Au bout de la table un ballon de verre à col effilé se recourbant et trempant dans un petit seau rempli de limaille. Au-dessus du ballon, une lampe électrique avec ses deux pointes de charbon.

À l'arrivée d'Aloysius et de Truphêmus, la femme et l'enfant se levèrent.

Dame Tibby était jeune encore, quarante ans à peine. Elle avait sans doute été jolie, ainsi qu'on en pouvait juger par la finesse de ses traits. Mais toute sa physionomie était empreinte d'une telle expression de souffrance, ses joues amaigries révélaient une fatigue si profonde, qu'elle semblait moins une femme qu'une ombre endolorie.
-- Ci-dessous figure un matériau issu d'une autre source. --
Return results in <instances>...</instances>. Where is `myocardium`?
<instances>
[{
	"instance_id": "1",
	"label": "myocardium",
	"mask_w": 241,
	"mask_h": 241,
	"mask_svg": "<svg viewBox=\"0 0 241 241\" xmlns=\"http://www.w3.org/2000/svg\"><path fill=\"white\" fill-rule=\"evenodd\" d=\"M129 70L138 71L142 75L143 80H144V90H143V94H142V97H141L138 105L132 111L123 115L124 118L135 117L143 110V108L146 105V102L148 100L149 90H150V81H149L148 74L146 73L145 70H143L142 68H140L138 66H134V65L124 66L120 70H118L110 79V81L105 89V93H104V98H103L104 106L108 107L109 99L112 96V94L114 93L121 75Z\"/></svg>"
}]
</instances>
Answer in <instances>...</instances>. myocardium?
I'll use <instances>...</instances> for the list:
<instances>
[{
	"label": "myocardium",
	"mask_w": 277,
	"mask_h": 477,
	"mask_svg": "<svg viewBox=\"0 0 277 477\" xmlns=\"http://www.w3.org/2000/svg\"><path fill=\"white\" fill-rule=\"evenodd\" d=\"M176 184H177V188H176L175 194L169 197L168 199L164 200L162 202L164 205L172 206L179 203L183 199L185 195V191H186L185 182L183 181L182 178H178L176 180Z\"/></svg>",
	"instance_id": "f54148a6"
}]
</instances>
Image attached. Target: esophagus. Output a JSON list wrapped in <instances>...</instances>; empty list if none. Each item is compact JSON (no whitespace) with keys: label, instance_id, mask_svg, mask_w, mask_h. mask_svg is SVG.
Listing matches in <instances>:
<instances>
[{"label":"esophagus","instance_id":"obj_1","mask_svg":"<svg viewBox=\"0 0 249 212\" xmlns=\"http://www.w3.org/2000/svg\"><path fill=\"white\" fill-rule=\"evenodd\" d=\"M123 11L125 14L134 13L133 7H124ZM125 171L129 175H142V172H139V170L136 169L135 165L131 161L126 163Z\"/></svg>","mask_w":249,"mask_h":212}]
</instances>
Netty était petite: elle avait cinq ans, mais avait à peine atteint la taille de deux ans. Son teint était si blanc, son front si pâle, qu'on hésitait à croire que ce fût du sang qui coulât dans ses veines. Seuls les yeux vivaient: dans son regard il y avait une malice, ou mieux, une méchanceté diabolique. Pas un éclair de douceur, mais une âpreté continue. Si elle parlait, sa voix était sèche et dure: on aurait cru entendre le grincement des rouages d'une automate.

Maître Aloysius, le père, s'approcha d'elle et lui fit sur les cheveux une caresse amicale: l'enfant ne sourit pas. Elle tourna sur le savant ses yeux mats et fixes, avec leur reflet d'acier bleuâtre.

Truphêmus salua galamment dame Tibby, en lui disant de sa voix flûtée:

—Eh bien! sommes-nous en appétit aujourd'hui?

Dame Tibby semblait douce: mais il ne faut jamais oublier que les apparences sont éminemment trompeuses. Elle releva la tête à cette interpellation comme le cheval qui sent l'aiguillon:

—En appétit! s'écria-t-elle. Je voudrais bien savoir si la faim n'est pas ici une maladie chronique.